Optimal Inference in Crowdsourced Classification via Belief Propagation
This provides an optimal solution for crowdsourcing systems, improving label accuracy for tasks like data annotation, though it is incremental as it builds on existing models.
The paper tackles the problem of recovering true labels from noisy crowdsourced data under the Dawid-Skene model, proving that Belief Propagation (BP) achieves optimal inference by matching a new tighter lower bound on the fundamental limit, with experiments showing it outperforms state-of-the-art algorithms.
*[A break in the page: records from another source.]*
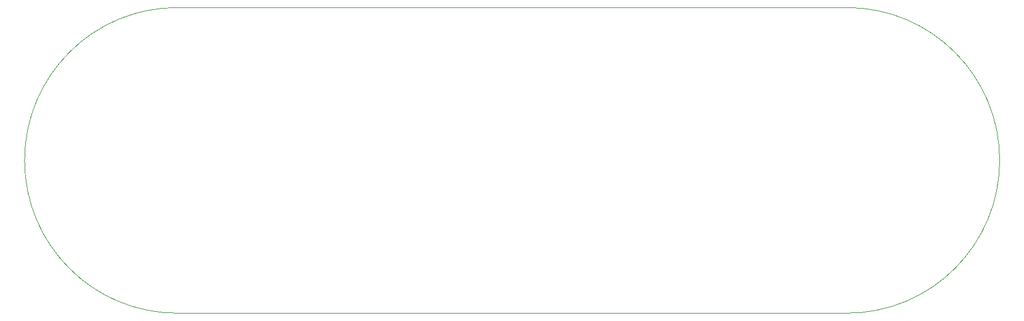
<source format=gbr>
%TF.GenerationSoftware,KiCad,Pcbnew,9.0.3*%
%TF.CreationDate,2025-07-15T10:31:37+02:00*%
%TF.ProjectId,CalliopeGamePad,43616c6c-696f-4706-9547-616d65506164,rev?*%
%TF.SameCoordinates,Original*%
%TF.FileFunction,Profile,NP*%
%FSLAX46Y46*%
G04 Gerber Fmt 4.6, Leading zero omitted, Abs format (unit mm)*
G04 Created by KiCad (PCBNEW 9.0.3) date 2025-07-15 10:31:37*
%MOMM*%
%LPD*%
G01*
G04 APERTURE LIST*
%TA.AperFunction,Profile*%
%ADD10C,0.050000*%
%TD*%
G04 APERTURE END LIST*
D10*
X104000000Y-127000000D02*
G75*
G02*
X104000000Y-85000000I0J21000000D01*
G01*
X104000000Y-85000000D02*
X196000000Y-85000000D01*
X196000000Y-85000000D02*
G75*
G02*
X196000000Y-127000000I0J-21000000D01*
G01*
X104000000Y-127000000D02*
X196000000Y-127000000D01*
M02*

</source>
Crowdsourcing systems are popular for solving large-scale labelling tasks with low-paid workers. We study the problem of recovering the true labels from the possibly erroneous crowdsourced labels under the popular Dawid-Skene model. To address this inference problem, several algorithms have recently been proposed, but the best known guarantee is still significantly larger than the fundamental limit. We close this gap by introducing a tighter lower bound on the fundamental limit and proving that Belief Propagation (BP) exactly matches this lower bound. The guaranteed optimality of BP is the strongest in the sense that it is information-theoretically impossible for any other algorithm to correctly label a larger fraction of the tasks. Experimental results suggest that BP is close to optimal for all regimes considered and improves upon competing state-of-the-art algorithms.